## REQUEST
Please write out exactly the lines of the data below from the line holding "тiла по колу" through the line holding "- 🤔 I’m looking for help with ...", and leave out the rest.
-- Opening Marker --
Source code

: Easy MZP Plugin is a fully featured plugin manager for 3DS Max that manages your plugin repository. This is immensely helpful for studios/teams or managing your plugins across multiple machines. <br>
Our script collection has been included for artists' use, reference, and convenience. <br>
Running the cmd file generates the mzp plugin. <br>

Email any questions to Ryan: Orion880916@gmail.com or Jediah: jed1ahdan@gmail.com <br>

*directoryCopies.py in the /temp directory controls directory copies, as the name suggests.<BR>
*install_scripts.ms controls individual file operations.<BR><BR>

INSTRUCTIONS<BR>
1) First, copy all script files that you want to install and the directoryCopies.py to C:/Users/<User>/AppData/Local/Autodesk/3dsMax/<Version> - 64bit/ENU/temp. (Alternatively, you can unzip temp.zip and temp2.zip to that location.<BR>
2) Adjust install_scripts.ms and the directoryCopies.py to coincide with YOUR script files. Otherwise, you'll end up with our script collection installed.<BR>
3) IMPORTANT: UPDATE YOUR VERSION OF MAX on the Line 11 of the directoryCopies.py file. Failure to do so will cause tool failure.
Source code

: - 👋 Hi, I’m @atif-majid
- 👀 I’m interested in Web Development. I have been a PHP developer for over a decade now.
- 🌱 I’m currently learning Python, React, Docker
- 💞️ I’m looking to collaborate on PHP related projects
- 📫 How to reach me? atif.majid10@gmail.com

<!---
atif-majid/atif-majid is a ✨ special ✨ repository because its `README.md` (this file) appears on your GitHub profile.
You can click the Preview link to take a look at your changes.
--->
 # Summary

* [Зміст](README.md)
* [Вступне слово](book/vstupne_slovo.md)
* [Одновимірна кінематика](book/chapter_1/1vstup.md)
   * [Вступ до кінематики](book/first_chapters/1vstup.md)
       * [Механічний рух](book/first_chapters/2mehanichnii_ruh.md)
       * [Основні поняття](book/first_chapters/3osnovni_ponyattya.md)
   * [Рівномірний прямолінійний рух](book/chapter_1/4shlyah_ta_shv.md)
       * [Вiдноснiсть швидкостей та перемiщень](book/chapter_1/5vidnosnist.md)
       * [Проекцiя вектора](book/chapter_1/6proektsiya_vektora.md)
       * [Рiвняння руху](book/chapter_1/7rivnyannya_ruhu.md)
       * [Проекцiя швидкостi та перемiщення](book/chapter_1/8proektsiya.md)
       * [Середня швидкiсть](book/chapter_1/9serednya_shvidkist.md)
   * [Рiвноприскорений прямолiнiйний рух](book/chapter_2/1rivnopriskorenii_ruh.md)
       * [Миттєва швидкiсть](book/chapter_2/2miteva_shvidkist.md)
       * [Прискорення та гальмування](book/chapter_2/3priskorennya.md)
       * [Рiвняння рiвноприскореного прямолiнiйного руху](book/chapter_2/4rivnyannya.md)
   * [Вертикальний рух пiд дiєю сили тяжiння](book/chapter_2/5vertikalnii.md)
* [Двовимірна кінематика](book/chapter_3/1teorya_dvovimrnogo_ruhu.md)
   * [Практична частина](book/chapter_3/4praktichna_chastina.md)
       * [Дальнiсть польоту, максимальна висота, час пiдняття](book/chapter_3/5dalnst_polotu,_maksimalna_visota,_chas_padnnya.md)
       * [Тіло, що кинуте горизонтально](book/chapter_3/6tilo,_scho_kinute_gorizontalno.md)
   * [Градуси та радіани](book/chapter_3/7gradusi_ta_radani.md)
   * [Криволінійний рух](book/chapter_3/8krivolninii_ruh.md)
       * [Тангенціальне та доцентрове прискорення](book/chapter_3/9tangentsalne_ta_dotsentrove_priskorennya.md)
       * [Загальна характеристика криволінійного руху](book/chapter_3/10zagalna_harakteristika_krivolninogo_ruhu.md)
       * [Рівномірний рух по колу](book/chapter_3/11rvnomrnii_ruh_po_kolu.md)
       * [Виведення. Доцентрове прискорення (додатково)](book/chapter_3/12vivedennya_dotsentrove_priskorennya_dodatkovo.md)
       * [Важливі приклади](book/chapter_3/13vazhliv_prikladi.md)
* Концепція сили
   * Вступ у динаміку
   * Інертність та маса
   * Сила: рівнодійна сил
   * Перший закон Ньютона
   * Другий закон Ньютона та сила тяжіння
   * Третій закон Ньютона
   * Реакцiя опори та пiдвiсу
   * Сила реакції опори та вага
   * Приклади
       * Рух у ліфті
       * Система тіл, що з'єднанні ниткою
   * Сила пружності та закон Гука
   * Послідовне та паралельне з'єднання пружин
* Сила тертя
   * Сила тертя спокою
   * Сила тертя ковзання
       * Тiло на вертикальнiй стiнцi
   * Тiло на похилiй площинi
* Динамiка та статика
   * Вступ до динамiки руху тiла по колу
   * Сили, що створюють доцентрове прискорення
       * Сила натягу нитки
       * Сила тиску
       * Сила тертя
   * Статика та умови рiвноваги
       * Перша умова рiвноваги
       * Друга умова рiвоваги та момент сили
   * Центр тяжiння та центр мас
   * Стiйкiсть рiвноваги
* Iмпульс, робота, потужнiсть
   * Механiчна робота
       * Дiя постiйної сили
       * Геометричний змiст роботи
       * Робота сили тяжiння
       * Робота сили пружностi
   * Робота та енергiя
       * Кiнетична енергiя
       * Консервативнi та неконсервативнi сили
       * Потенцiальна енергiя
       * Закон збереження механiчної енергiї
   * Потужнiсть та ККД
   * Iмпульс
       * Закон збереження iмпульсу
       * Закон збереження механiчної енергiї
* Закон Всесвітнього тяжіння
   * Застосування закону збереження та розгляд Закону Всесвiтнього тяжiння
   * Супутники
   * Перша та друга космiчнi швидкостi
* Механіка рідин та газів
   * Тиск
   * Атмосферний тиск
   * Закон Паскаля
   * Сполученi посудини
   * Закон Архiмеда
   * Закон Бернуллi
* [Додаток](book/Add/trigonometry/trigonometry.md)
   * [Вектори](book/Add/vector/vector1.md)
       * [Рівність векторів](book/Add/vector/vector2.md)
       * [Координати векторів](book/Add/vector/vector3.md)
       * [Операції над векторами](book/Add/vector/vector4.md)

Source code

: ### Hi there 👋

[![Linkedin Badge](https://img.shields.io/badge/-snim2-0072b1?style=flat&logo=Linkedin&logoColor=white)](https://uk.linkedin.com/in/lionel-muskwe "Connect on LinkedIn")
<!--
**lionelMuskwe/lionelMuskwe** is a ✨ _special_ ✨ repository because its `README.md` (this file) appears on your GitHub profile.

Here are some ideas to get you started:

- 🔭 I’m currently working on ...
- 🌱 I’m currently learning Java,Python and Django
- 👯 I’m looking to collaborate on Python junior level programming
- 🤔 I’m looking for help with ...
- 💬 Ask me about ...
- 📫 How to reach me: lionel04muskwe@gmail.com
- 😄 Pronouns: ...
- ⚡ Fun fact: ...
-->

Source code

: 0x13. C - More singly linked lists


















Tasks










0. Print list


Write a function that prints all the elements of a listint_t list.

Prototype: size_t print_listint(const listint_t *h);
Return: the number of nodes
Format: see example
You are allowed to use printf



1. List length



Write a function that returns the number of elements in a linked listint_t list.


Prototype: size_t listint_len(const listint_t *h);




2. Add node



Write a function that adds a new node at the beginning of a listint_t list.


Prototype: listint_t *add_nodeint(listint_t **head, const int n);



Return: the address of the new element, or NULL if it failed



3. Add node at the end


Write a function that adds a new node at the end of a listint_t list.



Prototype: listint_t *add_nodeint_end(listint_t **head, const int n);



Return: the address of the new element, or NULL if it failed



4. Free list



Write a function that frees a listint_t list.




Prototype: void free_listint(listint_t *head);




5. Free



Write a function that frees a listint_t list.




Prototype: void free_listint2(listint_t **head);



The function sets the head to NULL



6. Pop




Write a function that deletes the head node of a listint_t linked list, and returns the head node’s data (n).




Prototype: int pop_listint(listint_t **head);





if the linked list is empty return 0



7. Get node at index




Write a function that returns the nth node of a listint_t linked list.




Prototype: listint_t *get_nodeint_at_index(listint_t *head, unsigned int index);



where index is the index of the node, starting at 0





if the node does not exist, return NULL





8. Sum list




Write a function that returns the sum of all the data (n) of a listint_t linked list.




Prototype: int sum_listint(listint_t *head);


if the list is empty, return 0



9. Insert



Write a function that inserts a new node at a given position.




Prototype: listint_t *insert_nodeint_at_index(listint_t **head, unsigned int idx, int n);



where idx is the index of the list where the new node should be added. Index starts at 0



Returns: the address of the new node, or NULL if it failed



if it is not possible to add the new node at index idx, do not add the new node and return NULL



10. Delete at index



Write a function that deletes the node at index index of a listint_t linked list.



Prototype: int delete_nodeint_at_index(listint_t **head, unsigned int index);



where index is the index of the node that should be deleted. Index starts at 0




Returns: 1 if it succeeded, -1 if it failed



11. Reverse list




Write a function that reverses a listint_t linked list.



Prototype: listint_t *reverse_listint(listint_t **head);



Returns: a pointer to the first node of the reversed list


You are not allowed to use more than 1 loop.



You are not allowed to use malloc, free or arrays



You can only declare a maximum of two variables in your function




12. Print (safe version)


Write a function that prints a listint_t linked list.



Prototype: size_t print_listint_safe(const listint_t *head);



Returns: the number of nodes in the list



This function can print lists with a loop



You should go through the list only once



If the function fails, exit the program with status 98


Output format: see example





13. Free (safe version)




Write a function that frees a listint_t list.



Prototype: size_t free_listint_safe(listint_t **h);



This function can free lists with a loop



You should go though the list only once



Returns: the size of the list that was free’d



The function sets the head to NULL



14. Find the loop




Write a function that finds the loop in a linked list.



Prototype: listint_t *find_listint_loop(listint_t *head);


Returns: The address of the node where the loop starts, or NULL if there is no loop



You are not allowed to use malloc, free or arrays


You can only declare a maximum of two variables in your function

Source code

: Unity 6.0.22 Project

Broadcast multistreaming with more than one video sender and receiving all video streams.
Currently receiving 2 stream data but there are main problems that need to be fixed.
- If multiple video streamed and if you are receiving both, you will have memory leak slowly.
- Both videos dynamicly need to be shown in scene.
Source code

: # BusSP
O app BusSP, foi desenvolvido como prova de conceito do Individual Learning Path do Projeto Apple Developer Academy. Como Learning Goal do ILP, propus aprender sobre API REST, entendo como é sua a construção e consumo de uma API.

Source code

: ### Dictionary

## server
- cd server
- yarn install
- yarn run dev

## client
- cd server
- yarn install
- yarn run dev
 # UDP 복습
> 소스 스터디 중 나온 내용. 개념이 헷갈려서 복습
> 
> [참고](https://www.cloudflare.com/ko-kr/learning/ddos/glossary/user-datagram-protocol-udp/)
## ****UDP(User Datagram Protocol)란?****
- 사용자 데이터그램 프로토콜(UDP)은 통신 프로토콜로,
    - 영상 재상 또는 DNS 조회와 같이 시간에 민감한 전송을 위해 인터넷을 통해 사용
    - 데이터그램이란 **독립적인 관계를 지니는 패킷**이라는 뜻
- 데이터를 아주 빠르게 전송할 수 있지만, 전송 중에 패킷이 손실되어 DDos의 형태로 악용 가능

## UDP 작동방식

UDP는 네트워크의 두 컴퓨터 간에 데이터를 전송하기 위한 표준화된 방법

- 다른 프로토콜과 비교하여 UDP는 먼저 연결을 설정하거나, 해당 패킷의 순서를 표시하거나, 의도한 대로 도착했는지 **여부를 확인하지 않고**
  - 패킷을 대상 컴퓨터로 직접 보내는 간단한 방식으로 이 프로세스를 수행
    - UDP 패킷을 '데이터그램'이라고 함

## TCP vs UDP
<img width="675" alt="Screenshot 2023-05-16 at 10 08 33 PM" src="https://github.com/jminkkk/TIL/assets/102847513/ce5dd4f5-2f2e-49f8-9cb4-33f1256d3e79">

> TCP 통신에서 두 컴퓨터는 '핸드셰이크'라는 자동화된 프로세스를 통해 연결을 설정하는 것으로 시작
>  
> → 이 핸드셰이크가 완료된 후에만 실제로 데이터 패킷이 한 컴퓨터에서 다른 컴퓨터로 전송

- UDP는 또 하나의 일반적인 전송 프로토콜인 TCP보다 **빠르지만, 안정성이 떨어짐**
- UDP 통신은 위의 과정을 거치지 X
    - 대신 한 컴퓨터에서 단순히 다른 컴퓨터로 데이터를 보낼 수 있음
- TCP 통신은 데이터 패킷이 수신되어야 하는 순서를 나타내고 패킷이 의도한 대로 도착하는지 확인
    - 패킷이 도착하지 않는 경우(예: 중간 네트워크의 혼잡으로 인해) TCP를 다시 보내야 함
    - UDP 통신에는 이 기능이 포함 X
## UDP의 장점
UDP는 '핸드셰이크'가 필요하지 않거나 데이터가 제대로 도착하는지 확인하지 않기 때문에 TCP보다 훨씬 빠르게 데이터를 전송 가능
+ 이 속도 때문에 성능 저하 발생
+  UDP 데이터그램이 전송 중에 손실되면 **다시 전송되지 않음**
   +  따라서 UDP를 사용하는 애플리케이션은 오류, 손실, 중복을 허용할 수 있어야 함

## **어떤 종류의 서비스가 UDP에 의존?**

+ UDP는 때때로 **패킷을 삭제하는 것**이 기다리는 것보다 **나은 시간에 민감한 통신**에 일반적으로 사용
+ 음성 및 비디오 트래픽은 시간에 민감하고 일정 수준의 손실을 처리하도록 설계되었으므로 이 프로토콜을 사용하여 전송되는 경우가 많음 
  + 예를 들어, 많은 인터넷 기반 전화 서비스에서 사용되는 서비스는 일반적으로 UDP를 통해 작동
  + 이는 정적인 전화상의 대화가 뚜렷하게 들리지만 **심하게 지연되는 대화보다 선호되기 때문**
-- Closing Marker --
## EXERCISE SOLUTION
   * Вступ до динамiки руху тiла по колу
   * Сили, що створюють доцентрове прискорення
       * Сила натягу нитки
       * Сила тиску
       * Сила тертя
   * Статика та умови рiвноваги
       * Перша умова рiвноваги
       * Друга умова рiвоваги та момент сили
   * Центр тяжiння та центр мас
   * Стiйкiсть рiвноваги
* Iмпульс, робота, потужнiсть
   * Механiчна робота
       * Дiя постiйної сили
       * Геометричний змiст роботи
       * Робота сили тяжiння
       * Робота сили пружностi
   * Робота та енергiя
       * Кiнетична енергiя
       * Консервативнi та неконсервативнi сили
       * Потенцiальна енергiя
       * Закон збереження механiчної енергiї
   * Потужнiсть та ККД
   * Iмпульс
       * Закон збереження iмпульсу
       * Закон збереження механiчної енергiї
* Закон Всесвітнього тяжіння
   * Застосування закону збереження та розгляд Закону Всесвiтнього тяжiння
   * Супутники
   * Перша та друга космiчнi швидкостi
* Механіка рідин та газів
   * Тиск
   * Атмосферний тиск
   * Закон Паскаля
   * Сполученi посудини
   * Закон Архiмеда
   * Закон Бернуллi
* [Додаток](book/Add/trigonometry/trigonometry.md)
   * [Вектори](book/Add/vector/vector1.md)
       * [Рівність векторів](book/Add/vector/vector2.md)
       * [Координати векторів](book/Add/vector/vector3.md)
       * [Операції над векторами](book/Add/vector/vector4.md)

Source code

: ### Hi there 👋

[![Linkedin Badge](https://img.shields.io/badge/-snim2-0072b1?style=flat&logo=Linkedin&logoColor=white)](https://uk.linkedin.com/in/lionel-muskwe "Connect on LinkedIn")
<!--
**lionelMuskwe/lionelMuskwe** is a ✨ _special_ ✨ repository because its `README.md` (this file) appears on your GitHub profile.

Here are some ideas to get you started:

- 🔭 I’m currently working on ...
- 🌱 I’m currently learning Java,Python and Django
- 👯 I’m looking to collaborate on Python junior level programming
- 🤔 I’m looking for help with ...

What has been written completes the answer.